Escherichia coli (todas las cepas)

Aislamiento de E. coli

La decisión depende de la cepa que se quiera aislar y el objetivo de este aislamiento.

Usualmente se utiliza MacConkey agar para diferenciar E. coli de otros coliformes que no
fermentan lactosa.

Específicamente, para la E. coli de serotipo O157:H7 (productora de la toxina shiga o E. coli

verotoxigénica) se utiliza Sorbitol MacConkey agar con Cefixima y telurito. Estos compuestos
inhiben el crecimiento de cepas diferentes a la O157:H7. Las cepas de E. coli O157:H7 al no
fermentar sorbitol se muestran como colonias incoloras em el agar.

Primeramente, se prepara una suspensión de la muestra a la concentración deseada, en solución

salina y consiguiente se inocula en agar MacConkey donde se incuba por 18-24 horas a 37°C.

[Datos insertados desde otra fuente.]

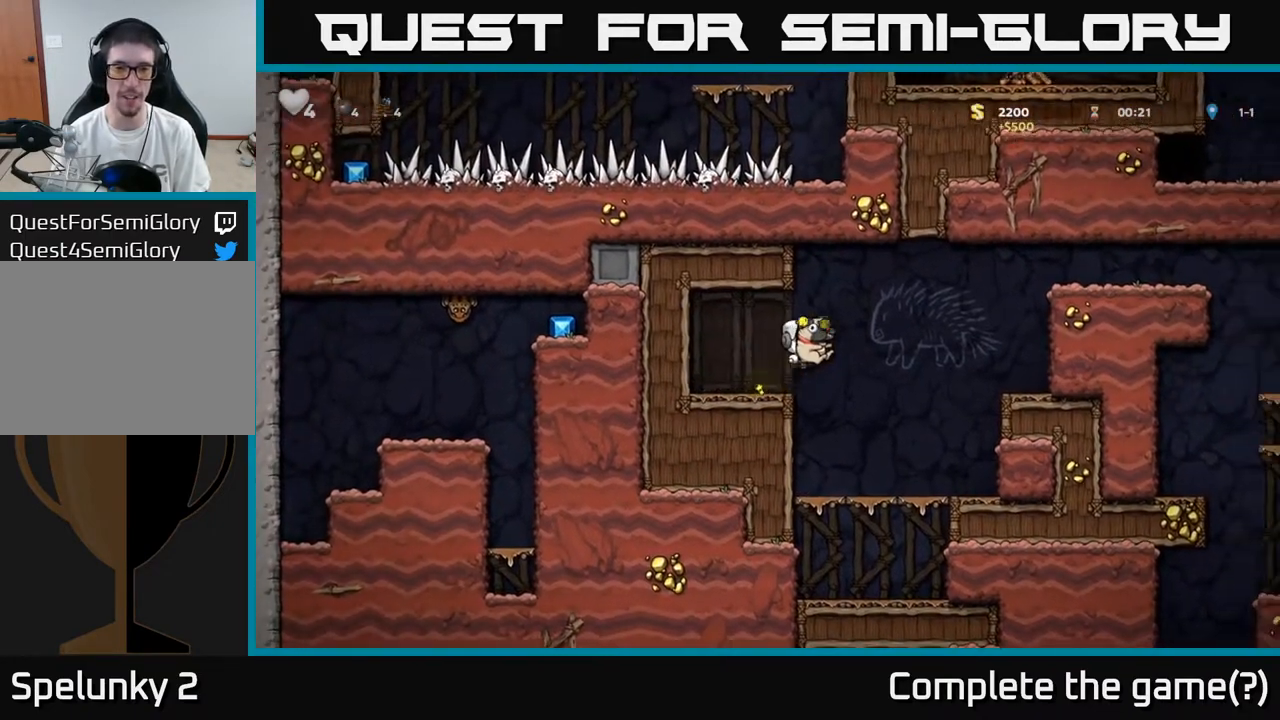
{"buttons": ["DPAD_RIGHT"], "left_stick": "center", "right_stick": "center", "events": [[167, "A", "up"]]}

Sin embargo, la suspensión de la muestra puede ser enriquecida en caldos no diferenciales como
agar nutritivo por incubación durante 24 horas a 37°C. Esto permitirá el crecimiento de E. coli y
incrementarán las posibilidades de aislamiento.

Después de la incubación en agar MacConkey se podrán observar colonias. Las colonias

características de E. coli presentarán un color rosado-rojizo gracias al viraje de color del indicador
debido a la fermentación de lactosa por parte de esta bacteria, además se notará una
precipitación de las sales biliares.

Finalmente se debe confirmar el aislamiento de E. coli lo cual se puede dar por métodos
bioquímicos, enzimáticos o moleculares.

Métodos Bioquímicos

 IMViC tests (Indole, Methyl red, Voges- Proskauer, and Citrate)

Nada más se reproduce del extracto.